Korcula
Milan Babic

 

 

 

 

 

 

 

 

 

 

 

 

 

 

 

 

 

 

 

 



 











 





My heart is warm with the friends I make,
And better friends I'll not be knowing;
Yet there isn't a train I wouldn't take,
No matter where it's going.
— Edna St. Vincent Millay, "Travel"

 

Korcula Croatia
Nino Marccuti

Discover
THE ISLAND OF KORCULA

Photos courtesy Croatian National Tourist Office
Home page photo by Mario Romulic & Drazen Stojcic

If you like to explore ancient history when you travel to Europe, the island of Korcula is your cup of tea.

The Croatian island of Korcula has been inhabited since prehistoric times, and traces of life from the past have been uncovered at many places on the island. The oldest finds were stone knives from the Neolithic age found on the islet of Badija near Korcula.

The richest discovery is the Neolithic site Vela spilja (Large Cave) at Vela Luka. Here, archaeologists have uncovered several layers of prehistoric life with fire sites, shards of ceramics and graves dating back 5,000 years before Christ.

Many Neolithic stone piles from this period—cult places and gravesites—have also been found over the entire island. The island was inhabited by the Greeks in the 6th century before Christ, first at Vela Luka.

Later, on the other side of the island, in the area where Lumbarda is today, Greeks settled from the island of Vis (Issa), founding a separate settlement referred to in the inscription "PSEFIZMA" originating in the 3rd century before Christ, which was discovered at the end of the 19th century.

In the 1st century before Christ, the island, like the whole of Dalmatia, was conquered by the Romans, who called it Illyricum.
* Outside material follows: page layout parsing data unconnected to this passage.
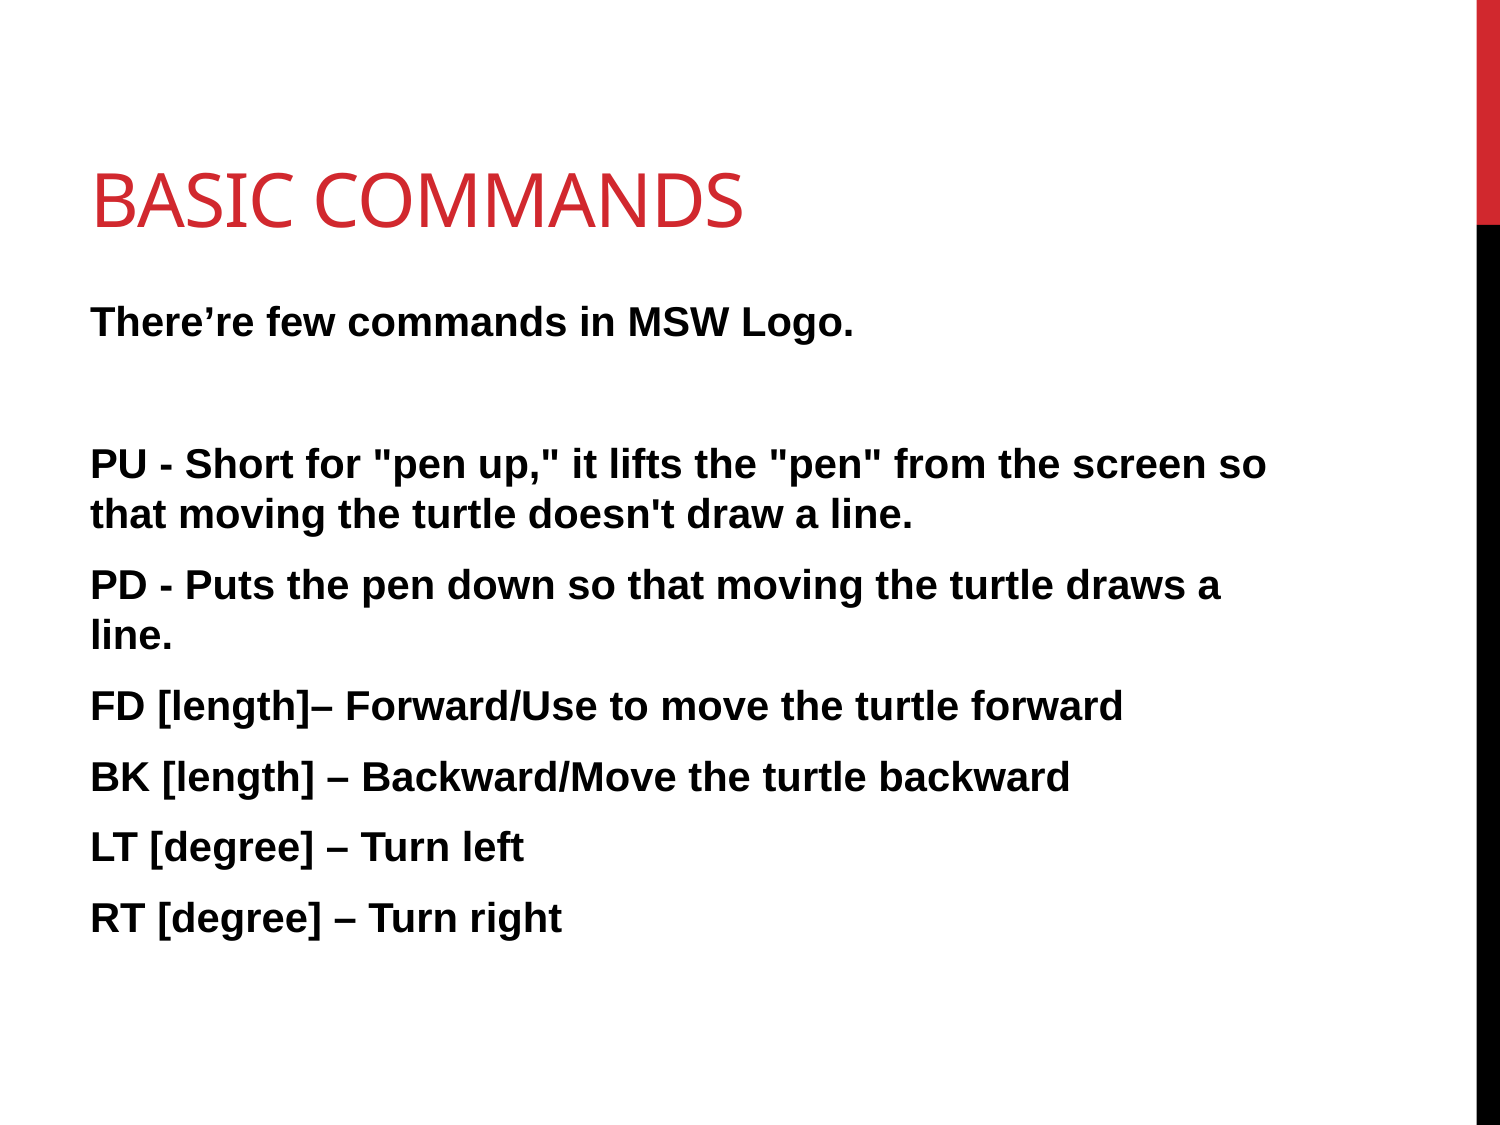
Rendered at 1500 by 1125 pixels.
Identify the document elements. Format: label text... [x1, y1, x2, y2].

title Basic Commands [75, 25, 1025, 250]
list There’re few commands in MSW Logo. PU - Short for "pen up," it lifts the "pen" from the screen so that moving the turtle doesn't draw a line. PD - Puts the pen down so that moving the turtle draws a line. FD [length]– Forward/Use to move the turtle forward BK [length] – Backward/Move the turtle backward LT [degree] – Turn left RT [degree] – Turn right [75, 287, 1325, 1005]
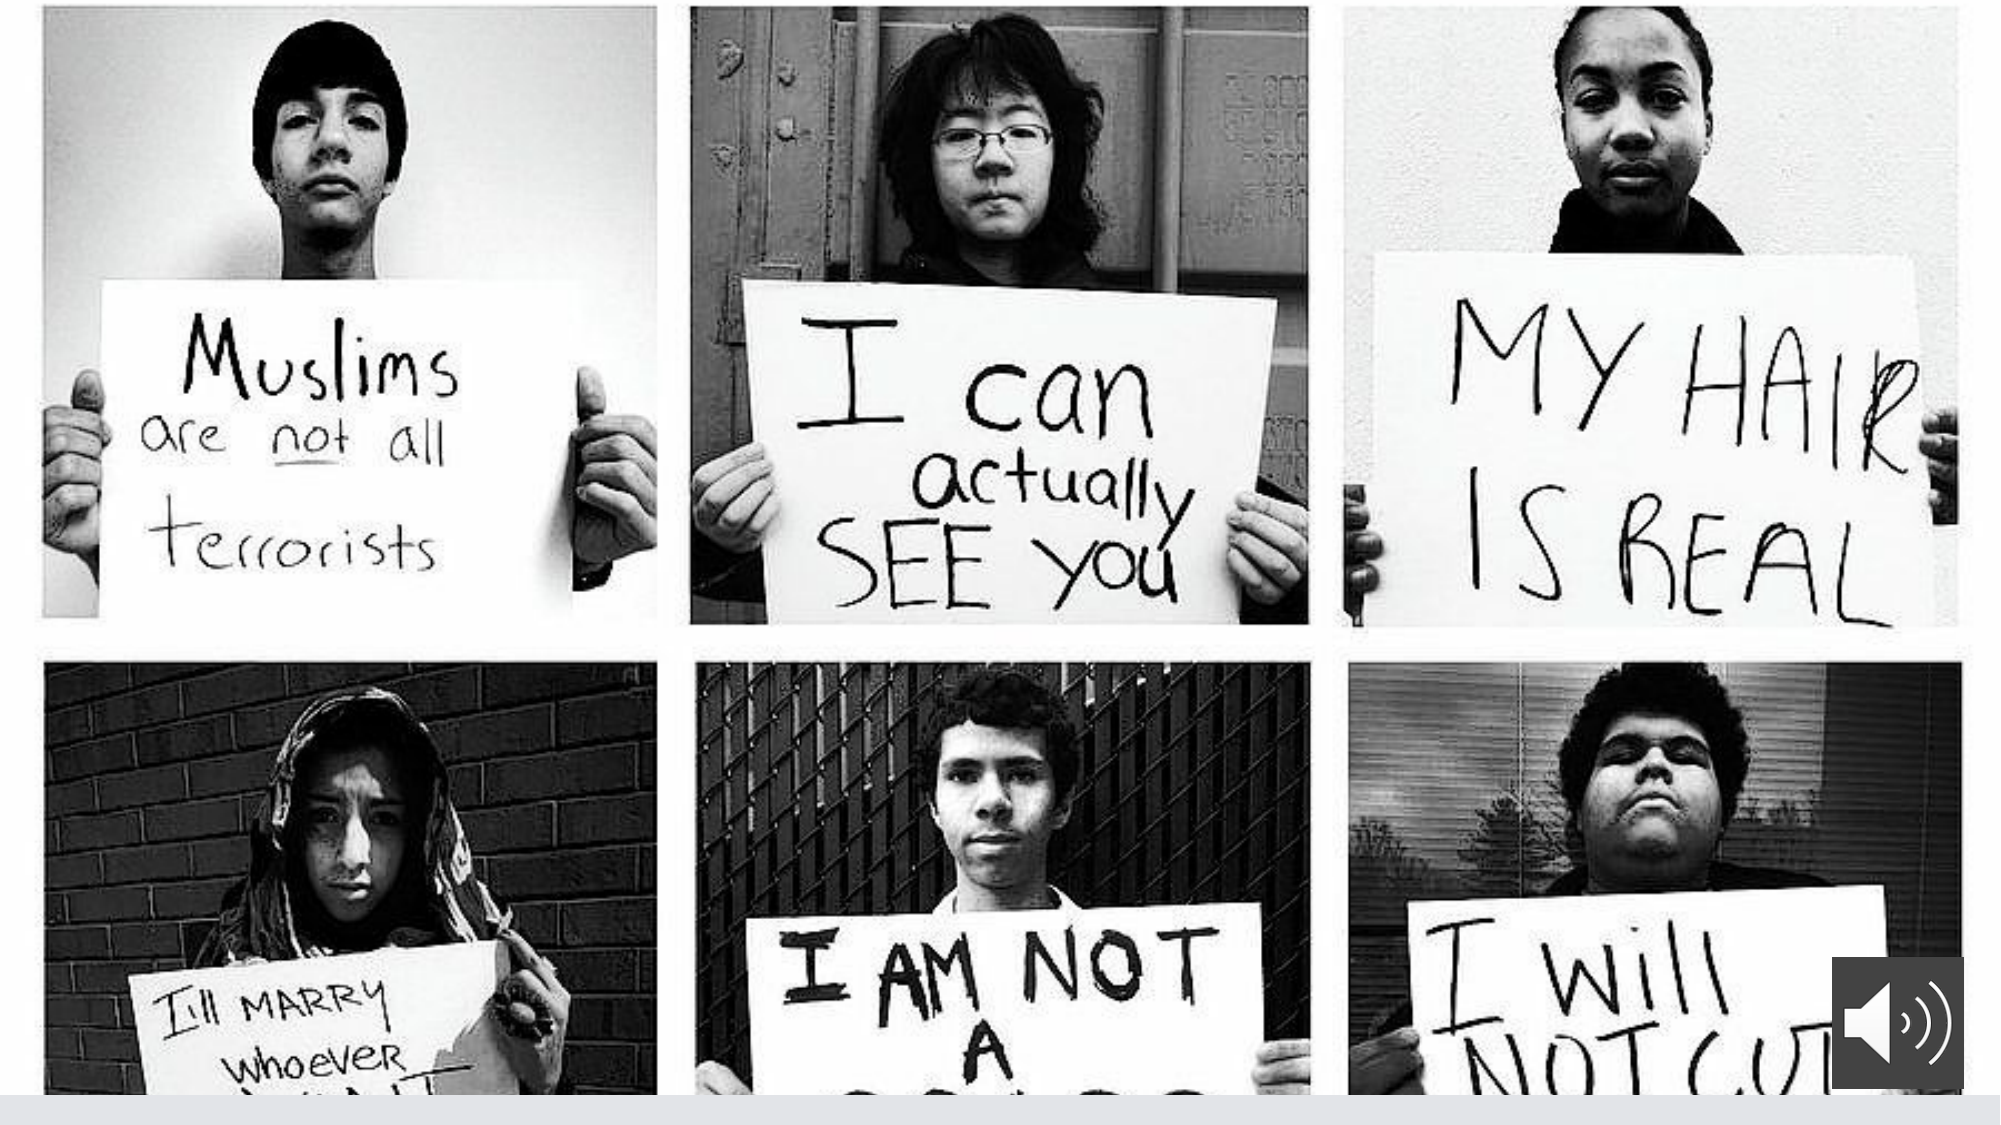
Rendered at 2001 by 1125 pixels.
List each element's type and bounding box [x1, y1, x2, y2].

picture [1831, 956, 1965, 1090]
text_box [0, 1095, 2000, 1125]
list [0, 0, 2000, 1095]
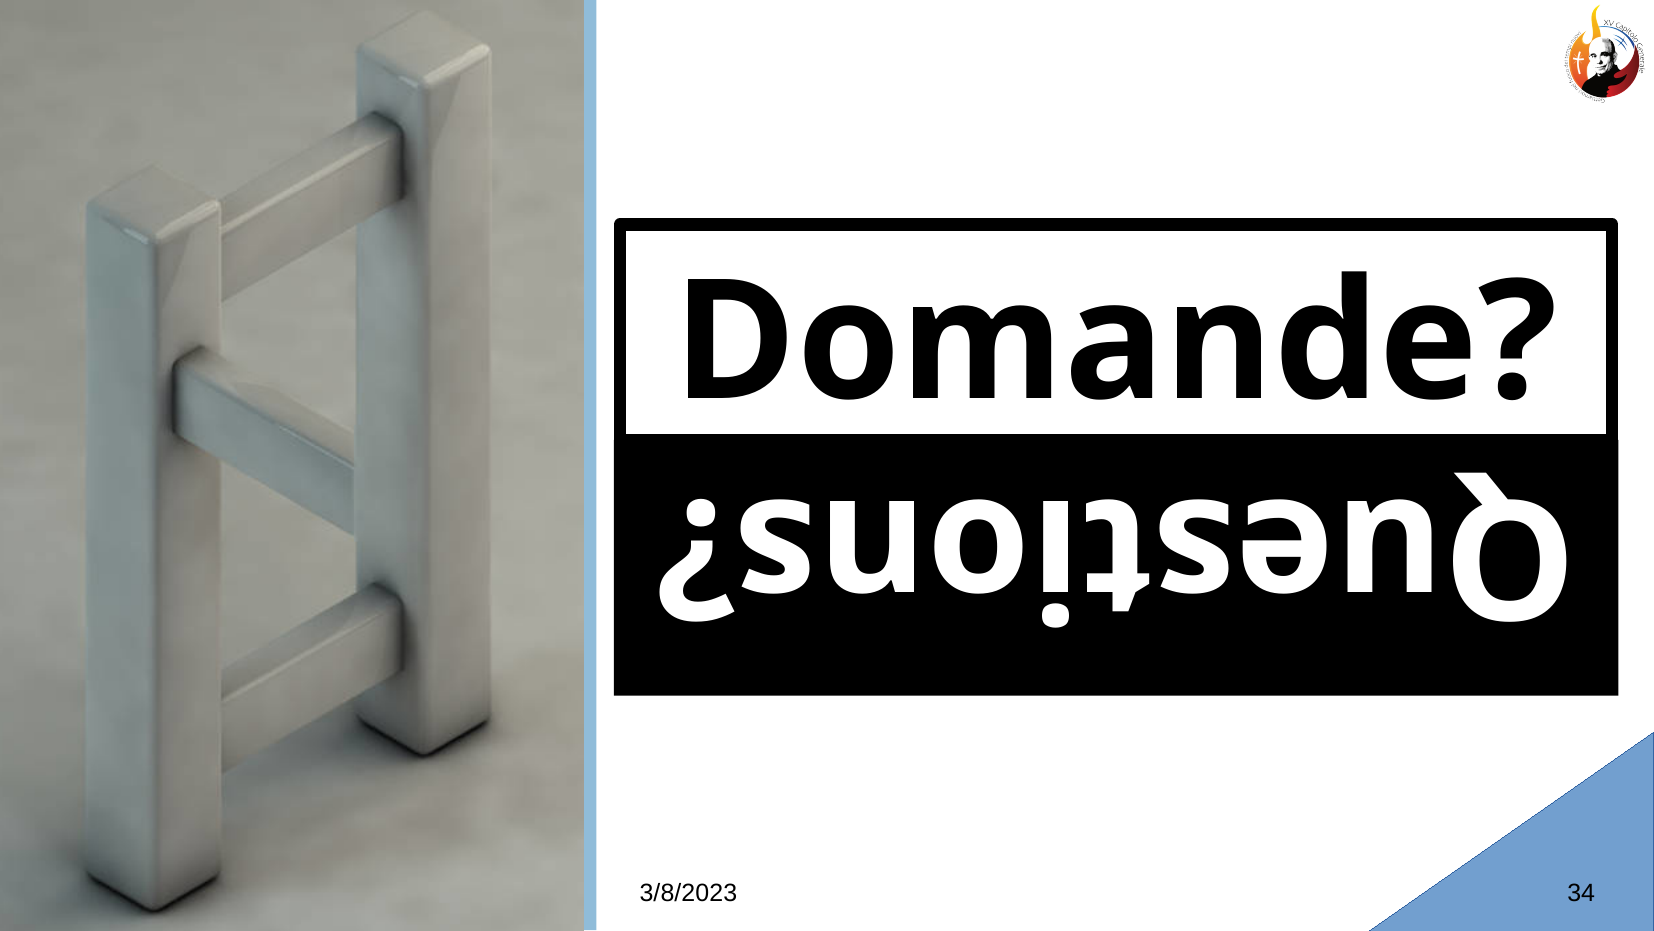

In the 7th century A.D., the Slavs-Croats made their way to the Adriatic coast and formed their own state, which was first a principality and later became a kingdom, with the crowning of the first Croatian King Tomislav in 925. Korcula was also included within the borders of that state.

The Roman population fled from the Slavs to the islands of Brac, Hvar and Korcula, and after the situation settled, the majority returned to their original places of residence, while the rest assimilated with the settlers.

mpa of Korcula


In 1,000 A.D., the Venetian Doge Petar II Orseolo took over the Dalmatian cities and islands, and thus Korcula also fell under Venetian rule. It was here on the nearby isle of Majsan that the Doge set up camp to lead the campaign against Korcula and Lastovo, which offered some resistance, but he quickly conquered both islands.

Following this, the rulers of Korcula changed frequently: the Venetians were replaced by the Zahumlje governors, then by the Austro-Hungarian kings, before the Venetians took over again, and from 1413 to 1420 the island was under the Dubrovnik Republic before again falling under Venetian rule in 1420, which lasted until 1797. When Napoleon brought down the Venetian Republic, Dalmatia was under Austrian rule for a short time before the French arrived.

From 1804 to 1805, Korcula was under French, then Russian rule, before the French again took control from 1897 to 1913. The English became rulers of the island to 1815, when the Vienna Congress set out the new borders of Europe.

Today, Korcula is just a scenic three-hour drive or short ferry ride from Drubrovnik, and the island is known for producing some of Croatia's finest wines and best olive oil. The southern coast offers many scenic drives with secluded beaches that are great for swimming. Korcula town's ancient walled center has picturesque stone streets and round towers.